Reference: Attention is All You Need (2017 paper).
Objective: To visualize and comprehend the internal workings of the attention mechanism in transformers.
Transformer Recap
Purpose: Predict the next word in a given piece of text.
Tokenization: Input text is broken into tokens (words or pieces of words).
Embedding: First step is to associate each token with a high-dimensional vector (embedding).
Embedding Space: Different directions can correspond to semantic meanings (e.g., gender, contextual meanings).
Attention Mechanism
Confusing Concept: Often perceived as complex; requires time to understand.
Behavioral Goal: Enable the model to distinguish various meanings of words based on context.
Examples of Contextual Meaning
Word “Mole”: Different meanings in “American true mole”, “one mole of carbon dioxide”, and “take a biopsy of the mole” depending on context.
Word “Tower”: Generic embedding refined by context such as “Eiffel Tower” or “miniature tower”.
Attention Blocks
Contextual Meaning Refinement: Update embeddings based on surrounding contexts via attention blocks.
Final Vector: Prediction of the next token depends on the final refined vector, embedding all relevant context.
Single-Head Attention Example
Phrase: “a fluffy blue creature roamed the verdant forest” focusing on adjectives influencing nouns.

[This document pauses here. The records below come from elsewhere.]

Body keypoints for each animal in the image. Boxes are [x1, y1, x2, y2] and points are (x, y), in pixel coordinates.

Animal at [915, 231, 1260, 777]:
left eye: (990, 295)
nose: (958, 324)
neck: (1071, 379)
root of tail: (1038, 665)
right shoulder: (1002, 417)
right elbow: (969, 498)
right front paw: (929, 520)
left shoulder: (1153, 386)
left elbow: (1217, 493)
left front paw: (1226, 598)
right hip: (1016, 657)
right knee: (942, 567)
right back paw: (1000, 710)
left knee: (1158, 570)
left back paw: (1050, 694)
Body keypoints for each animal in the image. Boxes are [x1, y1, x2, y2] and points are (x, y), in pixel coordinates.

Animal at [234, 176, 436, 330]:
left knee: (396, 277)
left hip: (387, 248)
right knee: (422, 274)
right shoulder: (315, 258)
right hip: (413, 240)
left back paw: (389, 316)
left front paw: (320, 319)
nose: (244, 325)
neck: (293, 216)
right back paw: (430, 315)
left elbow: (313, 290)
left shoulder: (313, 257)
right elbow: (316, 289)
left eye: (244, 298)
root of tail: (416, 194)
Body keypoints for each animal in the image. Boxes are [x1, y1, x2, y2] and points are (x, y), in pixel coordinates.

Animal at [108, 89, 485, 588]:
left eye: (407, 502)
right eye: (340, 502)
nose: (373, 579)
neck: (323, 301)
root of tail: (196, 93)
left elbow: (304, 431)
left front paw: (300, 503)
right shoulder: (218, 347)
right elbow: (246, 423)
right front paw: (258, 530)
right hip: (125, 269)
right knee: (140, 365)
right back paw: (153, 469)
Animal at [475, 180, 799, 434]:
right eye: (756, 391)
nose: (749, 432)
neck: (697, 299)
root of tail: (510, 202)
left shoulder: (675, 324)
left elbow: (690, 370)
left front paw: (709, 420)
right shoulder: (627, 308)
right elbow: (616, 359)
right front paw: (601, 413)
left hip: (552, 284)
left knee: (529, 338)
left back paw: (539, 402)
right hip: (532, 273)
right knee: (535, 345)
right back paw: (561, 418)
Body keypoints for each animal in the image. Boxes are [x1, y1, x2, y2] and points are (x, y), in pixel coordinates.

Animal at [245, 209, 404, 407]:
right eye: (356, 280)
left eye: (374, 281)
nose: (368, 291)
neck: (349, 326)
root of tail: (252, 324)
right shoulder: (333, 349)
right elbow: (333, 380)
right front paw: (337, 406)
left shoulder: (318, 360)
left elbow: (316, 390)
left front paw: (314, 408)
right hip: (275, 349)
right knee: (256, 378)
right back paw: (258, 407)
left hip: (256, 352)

Embeddings and Queries: Initial embeddings encode word and position. Queries are vectors derived from embeddings.
Matrices Involved:
Query Matrix (Wq): Maps embeddings to query vectors.
Key Matrix: Produces key vectors to potentially answer queries.
Value Matrix: Produces value vectors added to refine embeddings.
Dot Product: Measures alignment between queries and keys to form an attention pattern.
Softmax Normalization: Normalizes dot products to form a probability distribution.
Masking: Prevents future tokens from influencing past ones during training.
Weighted Sum Update: Value vectors weighted by attention pattern update embeddings.
Multi-Head Attention
Multiple Heads: Multiple attention heads run in parallel, each with distinct key, query, and value maps.
Example: GPT-3 uses 96 attention heads in each block.
Compositional Updates: Sum updates from all heads and apply to embeddings.
Parameter Count: Total parameters for attention heads contribute significantly to model size.
Efficiency and Scale
Parallelizability: Attention mechanism's high parallelizability suits GPU execution, enhancing model scalability.
Contribution to Model Size: Attention contributes a substantial portion of GPT-3’s parameters (around one-third of 175 billion).
Further Learning
Recommended Resources: Andrej Karpathy, Chris Ola, Vivek, and Britt Cruz’s content on AI and transformers.
Conclusion
Next Steps: Future chapters will discuss multi-layer perceptrons and other training processes involved in transformers.